Problem – Below are entries; copy exactly the lines from the one with "maturo, delicatezze di" through the one with "tabacco, scorza di", both included, and leave out the rest.

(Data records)
----------------------------------------
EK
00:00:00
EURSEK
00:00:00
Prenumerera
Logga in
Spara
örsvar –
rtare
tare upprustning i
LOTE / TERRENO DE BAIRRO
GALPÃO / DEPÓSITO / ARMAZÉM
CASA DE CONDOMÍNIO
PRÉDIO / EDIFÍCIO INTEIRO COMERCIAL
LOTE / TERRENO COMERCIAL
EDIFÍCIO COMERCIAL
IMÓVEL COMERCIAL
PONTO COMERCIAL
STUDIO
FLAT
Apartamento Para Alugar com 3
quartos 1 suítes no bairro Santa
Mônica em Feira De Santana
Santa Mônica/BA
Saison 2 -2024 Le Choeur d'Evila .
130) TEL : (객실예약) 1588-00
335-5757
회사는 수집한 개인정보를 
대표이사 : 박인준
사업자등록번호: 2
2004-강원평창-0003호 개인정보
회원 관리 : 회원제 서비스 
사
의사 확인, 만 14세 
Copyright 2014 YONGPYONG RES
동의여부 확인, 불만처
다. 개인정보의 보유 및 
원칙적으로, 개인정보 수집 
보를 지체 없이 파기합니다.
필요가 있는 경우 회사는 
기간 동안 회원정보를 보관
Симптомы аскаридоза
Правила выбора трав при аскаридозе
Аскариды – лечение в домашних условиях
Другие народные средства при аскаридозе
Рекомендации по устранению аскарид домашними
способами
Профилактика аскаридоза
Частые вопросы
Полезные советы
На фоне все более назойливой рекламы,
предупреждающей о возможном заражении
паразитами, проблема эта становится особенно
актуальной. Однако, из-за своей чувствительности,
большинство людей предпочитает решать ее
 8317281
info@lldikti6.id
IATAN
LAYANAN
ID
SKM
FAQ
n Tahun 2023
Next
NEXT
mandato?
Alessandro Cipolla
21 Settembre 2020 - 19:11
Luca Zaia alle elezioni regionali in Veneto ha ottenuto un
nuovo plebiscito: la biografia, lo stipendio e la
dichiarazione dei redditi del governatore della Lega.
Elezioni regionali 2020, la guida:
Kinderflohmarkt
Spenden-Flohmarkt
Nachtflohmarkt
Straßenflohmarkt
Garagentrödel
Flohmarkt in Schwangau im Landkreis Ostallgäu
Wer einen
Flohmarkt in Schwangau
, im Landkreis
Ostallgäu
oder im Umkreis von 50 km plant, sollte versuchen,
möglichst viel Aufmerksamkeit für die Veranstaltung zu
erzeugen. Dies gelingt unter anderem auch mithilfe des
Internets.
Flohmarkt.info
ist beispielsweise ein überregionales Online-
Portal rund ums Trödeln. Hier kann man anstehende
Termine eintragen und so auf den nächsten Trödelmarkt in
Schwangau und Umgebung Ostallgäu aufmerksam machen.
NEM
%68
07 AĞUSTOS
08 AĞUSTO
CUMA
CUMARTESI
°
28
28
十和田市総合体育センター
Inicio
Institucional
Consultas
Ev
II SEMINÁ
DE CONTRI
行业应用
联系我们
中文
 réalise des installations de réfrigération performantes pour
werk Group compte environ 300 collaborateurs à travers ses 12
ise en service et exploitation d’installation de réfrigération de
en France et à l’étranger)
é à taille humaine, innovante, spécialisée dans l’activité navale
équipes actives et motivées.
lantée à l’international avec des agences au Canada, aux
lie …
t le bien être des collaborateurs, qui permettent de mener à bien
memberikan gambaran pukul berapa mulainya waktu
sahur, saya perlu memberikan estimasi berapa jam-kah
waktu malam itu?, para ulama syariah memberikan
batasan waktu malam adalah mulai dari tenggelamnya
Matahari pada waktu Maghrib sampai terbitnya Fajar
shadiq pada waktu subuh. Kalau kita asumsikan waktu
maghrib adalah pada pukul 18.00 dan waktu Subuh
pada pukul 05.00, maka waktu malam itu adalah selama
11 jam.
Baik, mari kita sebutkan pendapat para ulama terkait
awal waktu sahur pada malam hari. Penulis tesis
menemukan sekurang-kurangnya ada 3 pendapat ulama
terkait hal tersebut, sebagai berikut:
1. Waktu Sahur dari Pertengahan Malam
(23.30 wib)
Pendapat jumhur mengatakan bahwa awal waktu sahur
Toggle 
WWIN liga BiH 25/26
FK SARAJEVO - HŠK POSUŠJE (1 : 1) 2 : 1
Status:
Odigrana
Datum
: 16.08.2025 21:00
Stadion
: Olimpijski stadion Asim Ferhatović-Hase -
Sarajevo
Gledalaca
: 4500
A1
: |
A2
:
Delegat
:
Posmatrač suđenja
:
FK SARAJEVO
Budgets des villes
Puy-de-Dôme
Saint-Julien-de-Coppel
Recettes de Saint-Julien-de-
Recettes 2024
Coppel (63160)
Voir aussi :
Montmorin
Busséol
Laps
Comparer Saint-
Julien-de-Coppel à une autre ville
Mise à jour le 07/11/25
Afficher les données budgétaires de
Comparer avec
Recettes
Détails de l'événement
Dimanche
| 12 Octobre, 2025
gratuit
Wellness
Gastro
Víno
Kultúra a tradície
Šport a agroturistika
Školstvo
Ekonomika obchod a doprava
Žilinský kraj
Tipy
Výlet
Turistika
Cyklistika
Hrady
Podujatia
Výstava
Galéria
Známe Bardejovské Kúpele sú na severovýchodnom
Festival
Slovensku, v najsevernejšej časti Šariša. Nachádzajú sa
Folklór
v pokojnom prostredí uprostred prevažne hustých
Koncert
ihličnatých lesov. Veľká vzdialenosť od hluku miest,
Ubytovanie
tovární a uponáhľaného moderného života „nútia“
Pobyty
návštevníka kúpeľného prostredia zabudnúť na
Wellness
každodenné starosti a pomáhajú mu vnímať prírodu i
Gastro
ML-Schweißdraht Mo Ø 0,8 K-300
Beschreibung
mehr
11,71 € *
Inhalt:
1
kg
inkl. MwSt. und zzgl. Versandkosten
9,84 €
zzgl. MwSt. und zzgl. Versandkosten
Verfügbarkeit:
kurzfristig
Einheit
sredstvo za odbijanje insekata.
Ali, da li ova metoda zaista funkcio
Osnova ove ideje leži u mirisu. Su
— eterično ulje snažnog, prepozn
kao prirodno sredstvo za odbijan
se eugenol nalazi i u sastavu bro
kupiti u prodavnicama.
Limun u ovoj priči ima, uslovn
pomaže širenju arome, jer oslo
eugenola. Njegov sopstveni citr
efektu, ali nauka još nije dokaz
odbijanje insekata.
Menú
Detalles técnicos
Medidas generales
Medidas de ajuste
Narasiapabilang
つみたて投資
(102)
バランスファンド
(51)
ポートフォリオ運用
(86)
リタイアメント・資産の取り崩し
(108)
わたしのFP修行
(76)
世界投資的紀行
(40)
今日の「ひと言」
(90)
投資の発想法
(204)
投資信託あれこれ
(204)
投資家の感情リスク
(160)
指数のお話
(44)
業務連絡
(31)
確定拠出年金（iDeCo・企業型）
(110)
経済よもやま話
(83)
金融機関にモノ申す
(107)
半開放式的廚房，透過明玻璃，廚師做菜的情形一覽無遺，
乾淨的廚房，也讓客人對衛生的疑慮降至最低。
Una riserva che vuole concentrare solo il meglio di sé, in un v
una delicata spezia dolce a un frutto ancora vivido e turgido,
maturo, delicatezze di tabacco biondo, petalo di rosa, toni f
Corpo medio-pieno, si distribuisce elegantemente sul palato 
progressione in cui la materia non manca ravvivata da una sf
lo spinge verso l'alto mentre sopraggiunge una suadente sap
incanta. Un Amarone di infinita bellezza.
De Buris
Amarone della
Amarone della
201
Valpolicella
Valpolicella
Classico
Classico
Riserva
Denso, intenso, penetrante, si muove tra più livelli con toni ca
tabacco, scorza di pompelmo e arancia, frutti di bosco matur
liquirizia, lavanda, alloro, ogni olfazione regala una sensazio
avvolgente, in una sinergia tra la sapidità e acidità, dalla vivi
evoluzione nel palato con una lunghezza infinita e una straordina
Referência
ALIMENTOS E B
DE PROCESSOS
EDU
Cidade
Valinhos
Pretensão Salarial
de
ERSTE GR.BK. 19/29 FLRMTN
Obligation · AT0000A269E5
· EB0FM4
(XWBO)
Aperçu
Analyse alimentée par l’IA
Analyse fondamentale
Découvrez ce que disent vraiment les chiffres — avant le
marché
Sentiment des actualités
----------------------------------------
Answer box –
maturo, delicatezze di tabacco biondo, petalo di rosa, toni f
Corpo medio-pieno, si distribuisce elegantemente sul palato 
progressione in cui la materia non manca ravvivata da una sf
lo spinge verso l'alto mentre sopraggiunge una suadente sap
incanta. Un Amarone di infinita bellezza.
De Buris
Amarone della
Amarone della
201
Valpolicella
Valpolicella
Classico
Classico
Riserva
Denso, intenso, penetrante, si muove tra più livelli con toni ca
tabacco, scorza di pompelmo e arancia, frutti di bosco matur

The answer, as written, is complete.